* **TASK INSTRUCTIONS**
a) Copy the passage of the forum excerpt between "Not quite sure" and "practice is controversial.", inclusive.
b) Answer these questions from the forum excerpt:
(i) Which leap-year rule does it say fits better than 1 in 4?
(ii) According to it, what must be true of the two sets for Brouwer's Fixed Point Theorem to work?
(iii) What name does it give to the occasional one-second adjustments?

───── TEXT SEGMENT ─────

I suppose the first point is that there are so many potential occurrences, but as the Feynman license plate quote brings to our attention - we only focus on the occurrences that jump out at us as coincidence and ignore the thousands of experiences which do not raise to coincidence.
For example, I might go years without running across a reference to (picking several at random) Oona Chaplin or Nils Bohr or Andersonville, then hit two completely unrelated references to that within days. But, I get megabytes of data spewed at me at random every day. Coincidences happen.
The other point, to pick up on the OP’s discussion of leap years - there is no correlation between two intervals, solar day and solar year - so any attempt to relate the two will be an approximation. 1 in 4 didn’t fit exactly. So 1 in 4 minus 1 in 100 plus 1 in 400 fits better. But millennia from we will have to make a finer adjustment, no matter what number base we choose. The same could be said of moon cycles in a year or days in a moon cycle - there is no direct dependency, so any numeric description will be an approximation with a some error.
Not quite sure where you are going with that. For Brouwer’s Fixed Point Theorem to work the two sets must be that same so if a 1-1 scale map of the US were placed over the US there would be (at least) one spot under it’s spot on the map.
Missed the edit time
If you are saying that a 1-1 scale US map were folded up on a table then it would still work since the point where the desk is is on the map so it is mapped to itself.
In fact, occasional one-second (“Leap Second”) adjustments are made now and then, somewhat irregularly, to prevent the drift from exceeding one second. It turns out that even this causes problems, so the practice is controversial.

───── SOURCE MATERIAL ─────

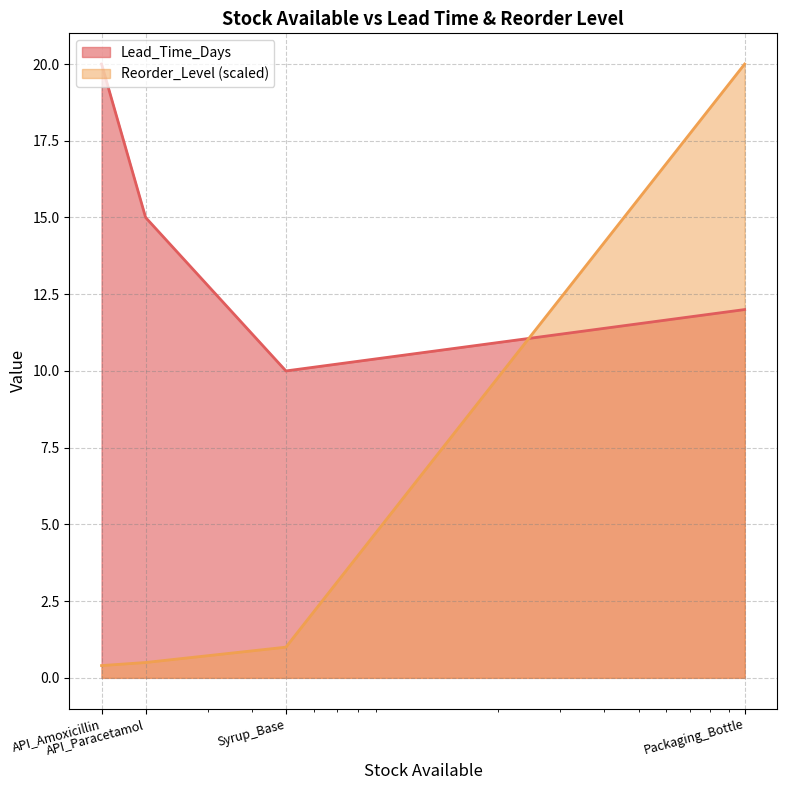

Rank the series by their average value, from highest to lowest.

Lead_Time_Days, Reorder_Level (scaled)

─────

* **TASK-BY-TASK RESULTS**
a)
Not quite sure where you are going with that. For Brouwer’s Fixed Point Theorem to work the two sets must be that same so if a 1-1 scale map of the US were placed over the US there would be (at least) one spot under it’s spot on the map.
Missed the edit time
If you are saying that a 1-1 scale US map were folded up on a table then it would still work since the point where the desk is is on the map so it is mapped to itself.
In fact, occasional one-second (“Leap Second”) adjustments are made now and then, somewhat irregularly, to prevent the drift from exceeding one second. It turns out that even this causes problems, so the practice is controversial.

b)
(i) 1 in 4 minus 1 in 100 plus 1 in 400
(ii) The two sets must be the same.
(iii) Leap Second